For Immediate Release

CAMDEN — As an intern in a Rutgers University‒Camden mathematics lab, Sydney Truong became passionate about research while working on a federally funded study on ways autonomous vehicles can help improve traffic flow and reduce travel time, fuel consumption, and carbon emissions.

Since graduating in May 2020, her Rutgers–Camden experience has led to a position conducting research at Lockheed Martin.

For one year, beginning in the summer after Truong’s junior year, she worked with Benedetto Piccoli, the Joseph and Loretta Lopez Chair in Mathematics at Rutgers University–Camden, where he also serves as vice chancellor for research. Truong wrote a simulation code for the collaborative project involving Piccoli and researchers from four other universities.

As every driver experiences in traffic, people are continuously braking and accelerating, which causes a chain reaction of vehicles stopping and going, causing what researchers call a “stop-and-go wave.”

Researchers of the collaborative project are using Truong’s code to study traffic waves, with the aim of designing controls for autonomous vehicles capable of dissipating the stop-and-go waves.

Using MATLAB software, Truong, a math major and a computer science minor, created graphs, video simulations, and animation for the traffic study.

In addition to sharpening her technical skills, Truong learned valuable lessons working with lab colleagues. “Before this experience, I wasn’t someone who would ask questions,” says Truong, a Sicklerville resident. “I would always try to find out the answer by myself, but now I understand it’s OK to ask questions about things you don’t understand. Everyone in the lab was very helpful in answering questions.”

The researchers continue using Truong’s code on the project. “One of the controls we designed using Sydney’s code is still having the best performance in the project,” says Piccoli.

When the study is completed and published, Truong will appear as one of its co-authors.

An added benefit to working in Piccoli’s lab was the opportunity to work on a project that aligns with her interest in saving the planet.

“When traffic is dissipated, fuel usage and carbon emissions would be lowered,” says Truong. “I like being involved with something that would benefit the environment in the long run.”

Truong attributes her career choice in research to Piccoli and Rutgers–Camden Interim Chancellor Margaret Marsh, who was Truong’s honors seminar professor.

Truong mentioned to Marsh that she was not sure what jobs she could pursue with a degree in applied mathematics and a minor in computer science, so Marsh introduced her to Piccoli, who offered Truong an internship in his lab through a Rutgers Global grant.

“One of Rutgers’ missions is to drive more students toward a career in the STEM fields, where there is a high need of qualified workforce now, and even more in the near future,” Piccoli says. “Sydney is a perfect example of the benefit of such experience: she worked in team on a high-value project, achieving great results. This pushed her even more toward a career in STEM.”

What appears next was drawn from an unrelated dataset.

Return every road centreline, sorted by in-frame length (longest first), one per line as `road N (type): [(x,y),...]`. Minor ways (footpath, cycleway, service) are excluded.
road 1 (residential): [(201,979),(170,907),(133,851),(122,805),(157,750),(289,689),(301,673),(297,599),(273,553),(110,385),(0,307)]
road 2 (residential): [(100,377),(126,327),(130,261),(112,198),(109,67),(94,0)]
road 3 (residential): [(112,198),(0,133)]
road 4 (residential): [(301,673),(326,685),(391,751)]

“I knew conducting research was a possible career choice beforehand,” says Truong. “But I only realized after working with Dr. Piccoli how vast the research field is for someone who wants to conduct research as a career choice.”

Truong received the Dean's Undergraduate Research Prize and the Mathematical Sciences Scholarship Award for her work on Piccoli’s traffic-flow study.

Sponsored by the National Science Foundation and the U.S. Department of Energy, the project is a collaboration involving Rutgers–Camden and researchers from the University of Arizona, University of California at Berkeley, University of Pennsylvania, Temple University, and Vanderbilt University.